Frankie spends most of his time mooching around with his drug-addled friends – Hittman capturing effectively the visceral grottiness of washing down pills first thing in the morning with a drinking fountain by the beach. He’s also trying to maintain a relationship with his new girlfriend Simone (Madeline Weinstein), and helping his mother Donna (Kate Hodge) care for his terminally ill father. But at nights he cruises gay hookup sites, searching for anonymous, sex with older men in bedrooms, motels, and even just by the roadside.
It’s not a fact that he can make public, and the poison glaze of toxic masculinity is slathered over every aspect of Frankie’s life. His dead-end friends can’t begin to fathom the idea of being gay, and Hittman doesn’t go down the easy route of having the women in Frankie’s life be any more understanding.
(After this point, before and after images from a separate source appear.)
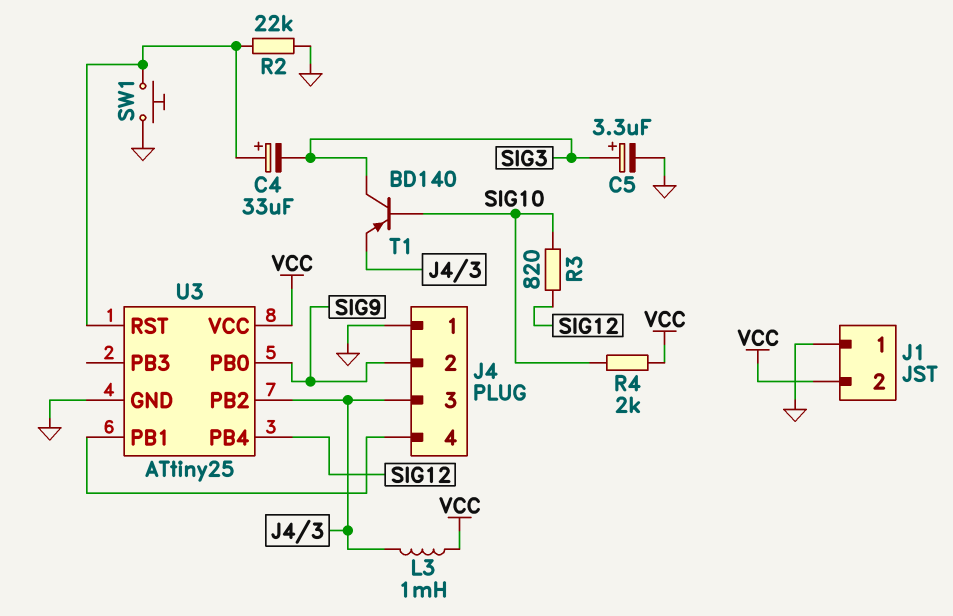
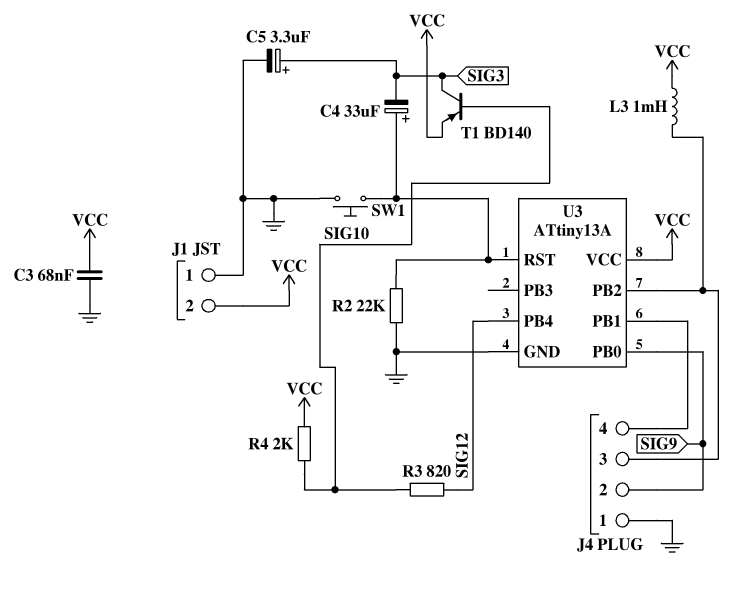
C3: none -> 68nF (GND, VCC)
T1: PNP BD140 (B SIG10, C SIG3, E J4/3) -> PNP BD140 (B SIG10, C SIG3, E VCC)
U3: ATtiny25 -> ATtiny13A

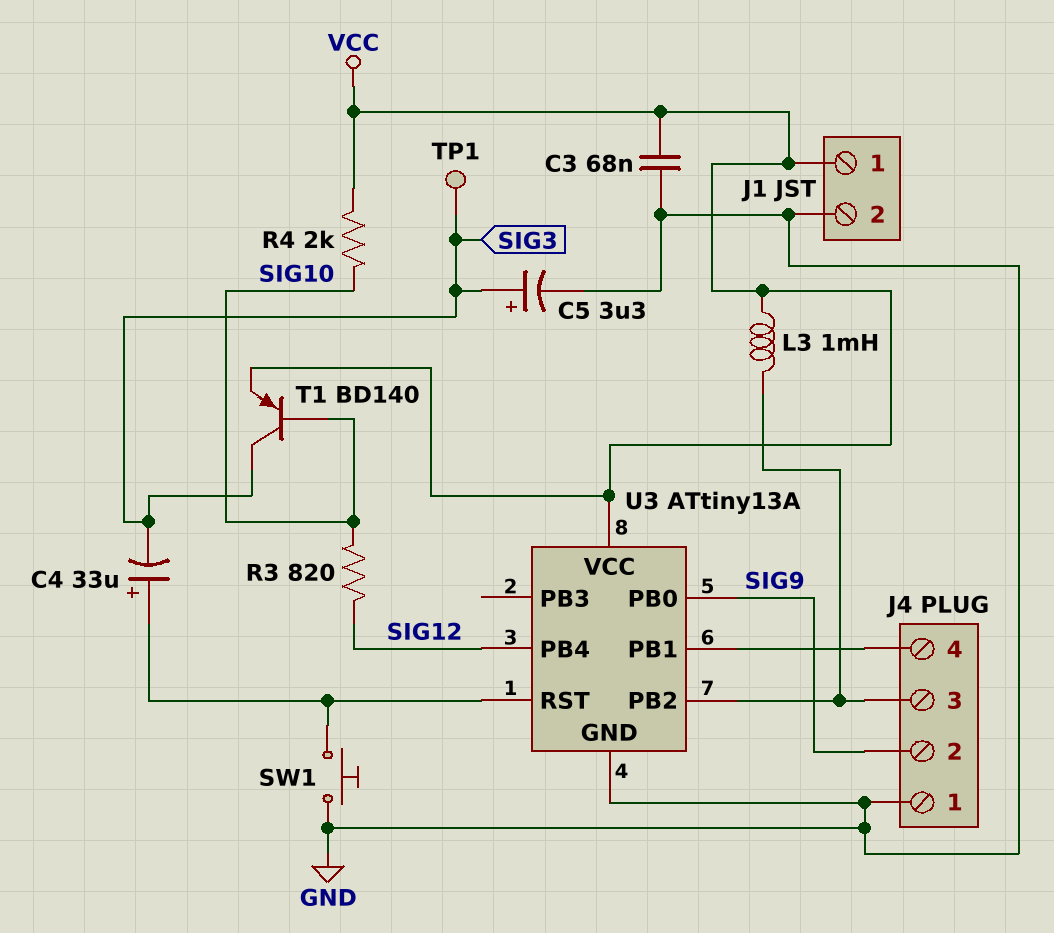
J1 pin 1: GND -> VCC
J1 pin 2: VCC -> GND
R2: 22k (GND, U3/RST) -> none
TP1: none -> test point (SIG3)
Simone dismisses homosexuality with more than a hint of repulsion, whilst Donna associates with the lifestyle of an addict. Dickinson does a fantastic job of conveying Frankie’s torment, fear and exhaustion creeping into his eyes, the young British actor utterly convincing as a Brooklyn wastrel.
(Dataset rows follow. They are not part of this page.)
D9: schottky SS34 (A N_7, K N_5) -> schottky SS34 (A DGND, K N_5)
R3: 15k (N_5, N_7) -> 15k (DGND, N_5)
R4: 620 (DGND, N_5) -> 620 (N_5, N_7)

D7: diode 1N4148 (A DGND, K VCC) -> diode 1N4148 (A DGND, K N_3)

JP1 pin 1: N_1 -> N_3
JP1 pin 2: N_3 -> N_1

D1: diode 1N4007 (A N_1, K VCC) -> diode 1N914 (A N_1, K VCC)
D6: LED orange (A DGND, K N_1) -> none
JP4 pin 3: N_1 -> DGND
His tragic attempts to be someone he’s not are by turns moving and excruciating in their obvious hopelessness, and when he’s with the few men that he actually connects with, his giggly happiness is infectious. Yet, especially as 2017 has seen the introduction of genuine hope and joy to high-profile queer stories, Beach Rats never comes across as telling a story we haven’t seen before, and it’s a story that really starts to peter out as it approaches its end. Hittman’s straight female gaze on the film also sometimes detracts – when the men are playing energetic, shirtless sports, her camera can’t get enough of them, but it shies away from the actual sex of Frankie’s burgeoning sexuality.
Shooting on 35mm, DOP Helene Louvart makes everything look grainily gorgeous, her vision of Brooklyn and its outskirts authentically lived in, whether its grimy or glamorous. As a first film for Harris Dickinson, Beach Rats makes for a thrilling, hugely promising debut, but the rest of the film doesn’t dig deep enough to wholly convince or enthral, most of the real feeling kept at a remove from the audience.